Implementation:NVIDIA TransformerEngine Ops Fuser
| Field | Value |
|---|---|
| Sources | TransformerEngine |
| Domains | Deep_Learning, PyTorch, Optimization |
| Last Updated | 2026-02-07 14:00 GMT |
Overview
Core operation fusion manager that orchestrates a pipeline of fusible operations with automatic forward/backward fusion discovery and application.
Description
OperationFuser takes a sequence of BasicOperations and applies registered fusion functions to produce optimized forward and backward operation lists. _OperationFuserAutogradFunction implements a custom torch.autograd.Function that runs the fused forward pipeline and reconstructs the backward pipeline. The forward pass iterates over fused forward ops, passing quantizer information between adjacent operations. The backward pass reverses the operation order, applies backward fusions, and distributes gradients to parameters and extra outputs. register_forward_fusion and register_backward_fusion maintain global registries of fusion pattern matchers. Handles FP8 state management, quantized tensor serialization, CUDA graph compatibility, and recipe state updates.
Usage
The architectural centerpiece of the ops framework. All fusion optimizations flow through this manager, which automatically discovers and applies kernel fusions without requiring users to manually compose fused operations.
Code Reference
Source Location
- Repository
NVIDIA/TransformerEngine- File
transformer_engine/pytorch/ops/fuser.py- Lines
- 1--563
Signature
class _OperationFuserAutogradFunction(torch.autograd.Function):
@staticmethod
def forward(ctx, *args): ...
@staticmethod
def backward(ctx, grad_output): ...
class OperationFuser:
def __init__(self, ops: Iterable[FusibleOperation]): ...

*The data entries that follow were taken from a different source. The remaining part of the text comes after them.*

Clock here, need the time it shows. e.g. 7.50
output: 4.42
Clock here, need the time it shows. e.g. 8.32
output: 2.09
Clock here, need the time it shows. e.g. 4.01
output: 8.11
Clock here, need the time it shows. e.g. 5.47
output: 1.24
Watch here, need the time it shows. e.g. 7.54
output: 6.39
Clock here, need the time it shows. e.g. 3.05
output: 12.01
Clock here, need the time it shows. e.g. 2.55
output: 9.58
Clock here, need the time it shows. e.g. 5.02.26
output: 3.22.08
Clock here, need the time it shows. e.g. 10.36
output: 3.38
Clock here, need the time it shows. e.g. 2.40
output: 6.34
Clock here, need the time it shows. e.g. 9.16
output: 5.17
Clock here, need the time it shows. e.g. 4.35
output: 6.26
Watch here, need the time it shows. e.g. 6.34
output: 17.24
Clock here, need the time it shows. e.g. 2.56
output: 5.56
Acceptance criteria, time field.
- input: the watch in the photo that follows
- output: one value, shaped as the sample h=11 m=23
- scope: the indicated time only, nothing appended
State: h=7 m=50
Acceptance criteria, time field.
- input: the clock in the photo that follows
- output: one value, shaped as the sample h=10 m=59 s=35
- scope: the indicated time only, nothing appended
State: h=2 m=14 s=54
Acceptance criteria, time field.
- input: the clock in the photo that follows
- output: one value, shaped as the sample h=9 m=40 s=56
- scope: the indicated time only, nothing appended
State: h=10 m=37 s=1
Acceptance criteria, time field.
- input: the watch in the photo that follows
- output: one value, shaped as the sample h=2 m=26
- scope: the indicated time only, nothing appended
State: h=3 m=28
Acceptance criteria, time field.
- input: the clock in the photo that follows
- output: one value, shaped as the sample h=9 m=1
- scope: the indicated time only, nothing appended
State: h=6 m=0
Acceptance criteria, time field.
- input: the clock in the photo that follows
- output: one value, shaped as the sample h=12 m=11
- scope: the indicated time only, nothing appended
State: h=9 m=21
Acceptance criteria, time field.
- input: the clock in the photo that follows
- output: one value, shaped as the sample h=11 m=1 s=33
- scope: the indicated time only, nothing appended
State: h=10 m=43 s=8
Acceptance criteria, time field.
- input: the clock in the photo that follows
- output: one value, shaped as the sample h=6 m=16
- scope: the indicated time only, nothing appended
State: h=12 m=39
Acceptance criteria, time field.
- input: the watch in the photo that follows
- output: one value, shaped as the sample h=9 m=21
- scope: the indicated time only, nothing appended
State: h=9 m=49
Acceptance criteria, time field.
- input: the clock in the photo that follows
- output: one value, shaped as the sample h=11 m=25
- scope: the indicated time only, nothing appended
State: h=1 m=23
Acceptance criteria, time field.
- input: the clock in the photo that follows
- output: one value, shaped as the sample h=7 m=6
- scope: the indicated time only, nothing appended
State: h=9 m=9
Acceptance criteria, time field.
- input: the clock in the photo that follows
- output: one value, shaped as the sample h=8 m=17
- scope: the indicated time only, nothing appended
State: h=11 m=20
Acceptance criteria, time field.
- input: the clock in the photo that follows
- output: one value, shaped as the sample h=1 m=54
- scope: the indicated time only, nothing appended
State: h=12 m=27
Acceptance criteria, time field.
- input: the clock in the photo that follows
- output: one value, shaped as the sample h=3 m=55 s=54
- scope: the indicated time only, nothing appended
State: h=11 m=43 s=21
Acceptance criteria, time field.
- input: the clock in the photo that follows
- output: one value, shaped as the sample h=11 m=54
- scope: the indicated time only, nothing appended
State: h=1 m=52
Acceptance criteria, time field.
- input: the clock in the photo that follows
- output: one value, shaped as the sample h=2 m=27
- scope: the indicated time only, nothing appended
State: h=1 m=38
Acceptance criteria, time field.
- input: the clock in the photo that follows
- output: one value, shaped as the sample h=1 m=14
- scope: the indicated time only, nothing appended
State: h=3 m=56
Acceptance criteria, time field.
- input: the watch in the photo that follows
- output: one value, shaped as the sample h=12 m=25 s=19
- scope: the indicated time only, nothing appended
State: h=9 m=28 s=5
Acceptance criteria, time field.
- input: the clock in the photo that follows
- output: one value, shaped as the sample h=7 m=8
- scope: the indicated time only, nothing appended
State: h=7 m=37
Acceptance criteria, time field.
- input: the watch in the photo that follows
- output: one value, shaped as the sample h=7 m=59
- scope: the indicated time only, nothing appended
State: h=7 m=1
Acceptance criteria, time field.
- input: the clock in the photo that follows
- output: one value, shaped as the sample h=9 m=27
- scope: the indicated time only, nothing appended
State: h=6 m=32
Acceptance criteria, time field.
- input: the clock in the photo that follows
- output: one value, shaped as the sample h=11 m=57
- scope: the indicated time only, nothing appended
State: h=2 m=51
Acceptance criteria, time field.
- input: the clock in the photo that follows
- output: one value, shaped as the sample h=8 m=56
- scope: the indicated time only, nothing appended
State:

def __call__(self, input, ...): ...
def register_forward_fusion(fusion_func: Callable) -> Callable: ...
def register_backward_fusion(fusion_func: Callable) -> Callable: ...
Import
from transformer_engine.pytorch.ops.fuser import (
OperationFuser,
register_forward_fusion,
register_backward_fusion,
)
I/O Contract
Inputs
| Name | Type | Required | Description |
|---|---|---|---|
| ops | Iterable[FusibleOperation] |
Yes | Sequence of operations to fuse |
| input | torch.Tensor |
Yes | Input tensor for the fused pipeline |
Outputs
| Name | Type | Description |
|---|---|---|
| output | torch.Tensor |
Result of executing the fused operation pipeline |
Usage Examples
from transformer_engine.pytorch.ops.fuser import OperationFuser
from transformer_engine.pytorch.ops.basic import BasicLinear, Bias, GELU
# Create an operation fuser with a sequence of ops
linear = BasicLinear(1024, 4096)
bias = Bias(4096)
activation = GELU()
fuser = OperationFuser([linear, bias, activation])
output = fuser(input_tensor)